After watching [Muhammed “King] Mo” Lawal’s hearing [before the Nevada Athletic Commission], I have so many questions. For starters, how can commissioners treat professional athletes like this? I know figuring out if someone speaks English is important, but it seemed like they were just trying to be insulting. Also, this is the same commission that gave Nate Marquardt a slap on the wrist [in 2005] -- five months and no fine -- for practically the exact same thing Lawal did. I know commissions are taking heat over [testosterone replacement therapy] and steroids now, but can we get some consistency? -- Ricky from Grand Forks
Brian Knapp, features editor: There is no defense for the indefensible.
Some fans, many of us in the media and one has to assume plenty of state athletic commission members are suffering from a bit of excuse fatigue when it comes to professional athletes who test positive for banned substances and their insistence on playing the same tired card: the it-entered-my-system-through-an-over-the-counter-supplement defense. Does anyone actually believe this nonsense anymore?
Whether or not Lawal’s positive test -- he was flagged for Drostanolone, an anabolic steroid, following his Jan. 7 bout with Lorenz Larkin -- was supplement-related matters little in the grand scheme of things. As a professional fighter and former champion, he should know what he is putting into his body at all times. The banned substance was in his system, and it was his fault it was there. End of story.

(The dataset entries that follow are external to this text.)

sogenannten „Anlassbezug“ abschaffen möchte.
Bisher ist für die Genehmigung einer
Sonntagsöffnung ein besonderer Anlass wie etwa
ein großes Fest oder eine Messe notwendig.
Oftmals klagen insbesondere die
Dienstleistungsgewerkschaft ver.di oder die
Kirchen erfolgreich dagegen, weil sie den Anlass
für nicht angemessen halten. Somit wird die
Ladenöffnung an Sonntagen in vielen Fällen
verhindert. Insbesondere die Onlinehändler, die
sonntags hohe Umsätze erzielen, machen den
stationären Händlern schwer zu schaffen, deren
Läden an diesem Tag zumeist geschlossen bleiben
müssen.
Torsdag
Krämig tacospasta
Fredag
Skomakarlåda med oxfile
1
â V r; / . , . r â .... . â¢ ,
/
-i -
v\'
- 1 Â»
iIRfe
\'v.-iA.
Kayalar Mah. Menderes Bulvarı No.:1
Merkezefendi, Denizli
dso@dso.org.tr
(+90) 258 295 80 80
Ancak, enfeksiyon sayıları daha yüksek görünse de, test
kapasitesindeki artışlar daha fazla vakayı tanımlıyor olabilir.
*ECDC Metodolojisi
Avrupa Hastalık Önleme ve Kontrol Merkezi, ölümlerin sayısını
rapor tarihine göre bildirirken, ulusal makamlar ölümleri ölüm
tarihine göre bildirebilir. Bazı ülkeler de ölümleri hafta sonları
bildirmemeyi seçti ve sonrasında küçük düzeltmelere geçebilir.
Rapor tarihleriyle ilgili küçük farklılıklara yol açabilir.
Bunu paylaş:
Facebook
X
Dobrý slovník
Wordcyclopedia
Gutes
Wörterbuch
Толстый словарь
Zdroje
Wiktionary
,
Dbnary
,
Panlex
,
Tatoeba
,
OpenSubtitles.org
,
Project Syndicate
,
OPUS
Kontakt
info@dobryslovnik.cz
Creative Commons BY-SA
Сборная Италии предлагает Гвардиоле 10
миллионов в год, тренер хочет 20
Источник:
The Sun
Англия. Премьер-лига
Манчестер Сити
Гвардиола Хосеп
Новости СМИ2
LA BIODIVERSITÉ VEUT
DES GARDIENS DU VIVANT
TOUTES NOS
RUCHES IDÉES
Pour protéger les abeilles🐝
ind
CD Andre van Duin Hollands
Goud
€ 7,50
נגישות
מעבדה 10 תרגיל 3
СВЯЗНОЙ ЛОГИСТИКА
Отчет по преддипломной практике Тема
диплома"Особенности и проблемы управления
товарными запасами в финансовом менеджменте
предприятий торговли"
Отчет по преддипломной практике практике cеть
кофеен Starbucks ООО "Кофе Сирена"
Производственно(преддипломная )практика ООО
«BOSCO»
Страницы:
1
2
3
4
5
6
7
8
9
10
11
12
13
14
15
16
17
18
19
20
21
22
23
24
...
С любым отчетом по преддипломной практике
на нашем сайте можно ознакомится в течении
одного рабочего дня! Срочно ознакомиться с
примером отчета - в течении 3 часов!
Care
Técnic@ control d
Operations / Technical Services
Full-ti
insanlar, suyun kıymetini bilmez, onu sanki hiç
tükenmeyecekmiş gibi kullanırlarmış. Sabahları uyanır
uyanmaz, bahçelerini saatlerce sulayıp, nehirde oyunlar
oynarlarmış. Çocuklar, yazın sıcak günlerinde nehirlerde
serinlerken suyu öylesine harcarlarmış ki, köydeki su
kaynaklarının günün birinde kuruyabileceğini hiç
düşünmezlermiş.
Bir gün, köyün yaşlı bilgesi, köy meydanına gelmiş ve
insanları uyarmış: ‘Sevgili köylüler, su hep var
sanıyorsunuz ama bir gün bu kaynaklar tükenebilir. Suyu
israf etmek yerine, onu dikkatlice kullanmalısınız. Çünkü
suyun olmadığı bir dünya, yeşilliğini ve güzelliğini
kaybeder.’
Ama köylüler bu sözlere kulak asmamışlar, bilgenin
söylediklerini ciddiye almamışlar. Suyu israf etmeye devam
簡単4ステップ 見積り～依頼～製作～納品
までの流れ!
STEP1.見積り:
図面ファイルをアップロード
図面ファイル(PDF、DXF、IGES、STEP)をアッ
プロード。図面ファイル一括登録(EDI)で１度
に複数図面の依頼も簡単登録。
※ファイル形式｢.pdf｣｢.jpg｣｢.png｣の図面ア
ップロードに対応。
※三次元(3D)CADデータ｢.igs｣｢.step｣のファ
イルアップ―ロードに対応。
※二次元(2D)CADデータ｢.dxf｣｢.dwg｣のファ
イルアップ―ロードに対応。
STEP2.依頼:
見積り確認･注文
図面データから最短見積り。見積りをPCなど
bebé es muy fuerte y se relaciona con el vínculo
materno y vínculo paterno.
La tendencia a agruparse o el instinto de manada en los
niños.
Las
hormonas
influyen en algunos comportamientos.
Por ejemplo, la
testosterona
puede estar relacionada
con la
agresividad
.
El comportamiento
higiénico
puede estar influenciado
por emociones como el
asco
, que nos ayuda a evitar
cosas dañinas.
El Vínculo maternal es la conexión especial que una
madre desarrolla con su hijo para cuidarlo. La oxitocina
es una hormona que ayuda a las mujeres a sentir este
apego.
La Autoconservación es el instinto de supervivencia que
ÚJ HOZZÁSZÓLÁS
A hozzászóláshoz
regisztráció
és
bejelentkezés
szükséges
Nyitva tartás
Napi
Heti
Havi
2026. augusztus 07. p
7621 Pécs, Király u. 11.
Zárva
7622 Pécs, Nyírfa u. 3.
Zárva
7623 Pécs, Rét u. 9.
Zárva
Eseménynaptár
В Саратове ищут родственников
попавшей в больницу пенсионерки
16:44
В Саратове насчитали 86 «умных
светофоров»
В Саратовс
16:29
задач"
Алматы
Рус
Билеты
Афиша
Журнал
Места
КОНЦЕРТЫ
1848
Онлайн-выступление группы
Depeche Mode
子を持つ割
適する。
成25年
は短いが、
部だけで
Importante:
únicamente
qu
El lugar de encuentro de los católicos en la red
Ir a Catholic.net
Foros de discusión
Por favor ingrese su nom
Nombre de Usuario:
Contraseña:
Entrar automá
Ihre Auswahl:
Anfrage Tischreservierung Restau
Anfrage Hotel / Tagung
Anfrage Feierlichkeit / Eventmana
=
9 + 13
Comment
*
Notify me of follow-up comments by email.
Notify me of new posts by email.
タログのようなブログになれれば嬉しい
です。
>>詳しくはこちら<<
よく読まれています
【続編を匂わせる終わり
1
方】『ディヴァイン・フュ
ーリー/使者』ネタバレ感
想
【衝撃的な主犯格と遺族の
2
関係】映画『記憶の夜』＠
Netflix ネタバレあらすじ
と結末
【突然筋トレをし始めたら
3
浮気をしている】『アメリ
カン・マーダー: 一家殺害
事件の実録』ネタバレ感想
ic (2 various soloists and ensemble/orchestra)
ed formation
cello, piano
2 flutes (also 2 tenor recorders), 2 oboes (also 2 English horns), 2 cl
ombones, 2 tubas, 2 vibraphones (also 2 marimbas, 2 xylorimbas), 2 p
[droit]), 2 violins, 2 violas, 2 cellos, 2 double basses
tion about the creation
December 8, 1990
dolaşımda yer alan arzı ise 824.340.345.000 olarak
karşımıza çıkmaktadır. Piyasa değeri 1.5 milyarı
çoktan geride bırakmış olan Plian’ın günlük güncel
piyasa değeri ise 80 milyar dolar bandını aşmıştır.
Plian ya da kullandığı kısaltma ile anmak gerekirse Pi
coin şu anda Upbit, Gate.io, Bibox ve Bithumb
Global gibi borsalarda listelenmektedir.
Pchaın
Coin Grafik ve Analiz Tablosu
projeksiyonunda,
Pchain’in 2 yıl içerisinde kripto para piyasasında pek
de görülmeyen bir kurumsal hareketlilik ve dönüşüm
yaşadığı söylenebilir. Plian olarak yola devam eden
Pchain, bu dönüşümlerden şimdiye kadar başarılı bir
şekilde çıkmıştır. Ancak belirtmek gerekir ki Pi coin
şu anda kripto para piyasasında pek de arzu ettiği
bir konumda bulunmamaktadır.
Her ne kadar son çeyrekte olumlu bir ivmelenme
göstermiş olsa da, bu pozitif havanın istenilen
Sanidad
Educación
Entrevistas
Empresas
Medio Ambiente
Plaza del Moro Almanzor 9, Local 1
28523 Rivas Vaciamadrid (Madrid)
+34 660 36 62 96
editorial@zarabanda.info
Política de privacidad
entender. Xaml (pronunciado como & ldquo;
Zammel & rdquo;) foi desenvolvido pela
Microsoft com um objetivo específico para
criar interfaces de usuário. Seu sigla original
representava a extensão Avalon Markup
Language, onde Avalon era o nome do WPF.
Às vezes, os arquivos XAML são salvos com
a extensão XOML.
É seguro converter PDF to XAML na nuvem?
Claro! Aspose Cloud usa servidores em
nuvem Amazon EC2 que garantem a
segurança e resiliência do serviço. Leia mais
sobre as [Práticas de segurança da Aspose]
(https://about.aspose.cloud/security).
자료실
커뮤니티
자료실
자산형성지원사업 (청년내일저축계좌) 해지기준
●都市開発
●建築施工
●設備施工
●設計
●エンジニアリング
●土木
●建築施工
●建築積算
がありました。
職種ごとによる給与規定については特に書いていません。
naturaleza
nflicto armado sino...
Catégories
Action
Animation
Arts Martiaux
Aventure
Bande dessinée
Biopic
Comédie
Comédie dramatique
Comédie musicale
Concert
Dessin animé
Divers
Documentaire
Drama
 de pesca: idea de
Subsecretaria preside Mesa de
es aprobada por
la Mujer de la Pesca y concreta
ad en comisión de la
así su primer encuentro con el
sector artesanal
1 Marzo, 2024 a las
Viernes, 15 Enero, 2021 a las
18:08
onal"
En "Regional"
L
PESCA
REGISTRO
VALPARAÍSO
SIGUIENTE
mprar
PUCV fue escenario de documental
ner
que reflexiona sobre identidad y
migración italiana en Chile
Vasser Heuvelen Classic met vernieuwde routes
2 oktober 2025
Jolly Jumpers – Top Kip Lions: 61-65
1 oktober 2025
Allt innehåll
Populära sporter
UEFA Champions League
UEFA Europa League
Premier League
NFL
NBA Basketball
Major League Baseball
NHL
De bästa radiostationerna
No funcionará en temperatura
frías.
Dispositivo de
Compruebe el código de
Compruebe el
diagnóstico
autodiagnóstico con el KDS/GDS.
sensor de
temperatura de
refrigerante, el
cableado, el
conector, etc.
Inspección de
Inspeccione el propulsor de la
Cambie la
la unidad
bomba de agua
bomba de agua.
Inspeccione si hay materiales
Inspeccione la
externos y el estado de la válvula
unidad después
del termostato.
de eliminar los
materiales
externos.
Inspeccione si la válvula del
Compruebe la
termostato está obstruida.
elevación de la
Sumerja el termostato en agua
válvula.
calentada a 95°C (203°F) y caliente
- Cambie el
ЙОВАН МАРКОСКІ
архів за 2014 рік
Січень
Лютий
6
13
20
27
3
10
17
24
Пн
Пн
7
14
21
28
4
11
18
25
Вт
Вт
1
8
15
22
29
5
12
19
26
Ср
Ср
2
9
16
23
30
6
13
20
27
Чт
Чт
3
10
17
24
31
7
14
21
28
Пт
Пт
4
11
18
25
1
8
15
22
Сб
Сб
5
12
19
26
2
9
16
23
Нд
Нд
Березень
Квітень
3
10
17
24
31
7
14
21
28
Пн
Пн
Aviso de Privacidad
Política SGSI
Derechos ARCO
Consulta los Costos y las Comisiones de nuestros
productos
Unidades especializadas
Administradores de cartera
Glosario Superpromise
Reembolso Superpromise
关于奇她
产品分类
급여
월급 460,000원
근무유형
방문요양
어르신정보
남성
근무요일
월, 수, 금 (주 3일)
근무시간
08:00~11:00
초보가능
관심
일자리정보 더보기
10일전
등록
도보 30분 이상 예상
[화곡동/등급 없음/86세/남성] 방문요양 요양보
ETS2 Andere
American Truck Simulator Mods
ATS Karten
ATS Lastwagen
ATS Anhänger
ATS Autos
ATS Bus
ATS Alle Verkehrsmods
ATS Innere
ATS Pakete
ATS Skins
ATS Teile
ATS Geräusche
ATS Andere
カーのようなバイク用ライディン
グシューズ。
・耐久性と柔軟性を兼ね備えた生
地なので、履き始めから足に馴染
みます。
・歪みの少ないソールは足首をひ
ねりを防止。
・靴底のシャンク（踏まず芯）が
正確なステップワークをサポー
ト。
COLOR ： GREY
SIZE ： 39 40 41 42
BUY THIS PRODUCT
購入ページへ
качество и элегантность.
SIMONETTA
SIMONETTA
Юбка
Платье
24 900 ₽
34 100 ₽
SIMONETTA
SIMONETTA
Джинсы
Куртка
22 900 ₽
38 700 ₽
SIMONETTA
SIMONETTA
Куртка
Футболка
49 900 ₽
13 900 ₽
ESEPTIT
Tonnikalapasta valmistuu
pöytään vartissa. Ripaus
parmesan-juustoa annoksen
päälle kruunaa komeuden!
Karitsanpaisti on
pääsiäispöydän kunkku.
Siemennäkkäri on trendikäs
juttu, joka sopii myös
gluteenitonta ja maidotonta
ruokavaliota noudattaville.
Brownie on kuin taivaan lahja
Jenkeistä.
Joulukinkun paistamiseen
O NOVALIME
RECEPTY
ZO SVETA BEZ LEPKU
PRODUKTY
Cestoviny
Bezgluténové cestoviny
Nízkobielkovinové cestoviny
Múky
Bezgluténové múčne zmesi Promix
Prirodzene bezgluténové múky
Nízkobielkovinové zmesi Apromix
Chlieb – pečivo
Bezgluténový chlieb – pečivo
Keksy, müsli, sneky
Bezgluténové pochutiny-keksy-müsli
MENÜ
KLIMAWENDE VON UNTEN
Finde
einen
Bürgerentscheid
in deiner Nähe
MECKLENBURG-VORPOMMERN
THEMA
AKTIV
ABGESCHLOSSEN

“King Mo” did nothing to improve his position when he went on an ill-advised Twitter rant and referred to Pat Lundvall as a “racist bitch” after the NAC commissioner reportedly asked him if he could read and understand English as it pertained to the standard pre-fight questionnaire that requires fighters to list any supplements they are taking, as well as any injuries they may have sustained. You are asking for trouble when you refer to a woman in such derogatory fashion in this day and age. Ask Bill Maher and Rush Limbaugh. Hence, Lawal’s release from the Zuffa LLC family should come as no great surprise.
Offended or not, it would have been wise for Lawal to bite his tongue publicly and take his medicine, even if the commissioner in question stepped way out of bounds. Unless, as some have suggested, it was a procedural step by the NAC to eliminate a possible defense, Lundvall deserves some heat here, too. Asking a college-educated man in his 30s whether or not he can read was, on the surface, unbefitting of a person in a position of such authority and just reeks of arrogance and a lack of professionalism. There are better ways to drive home one’s point.
In regards to the Marquardt and Lawal cases, it is hard to compare the two because they took place so far apart. One tested positive in 2011, the other in 2005, when MMA was just entering its current boom and was still relatively new as a regulated entity. Yes, there needs to be some consistency on this front, but situations change over time, as do the commissions themselves. If the Marquardt test had come down today, it stands to reason that the penalty would have been steeper -- as steep as Lawal’s -- than it was seven years ago.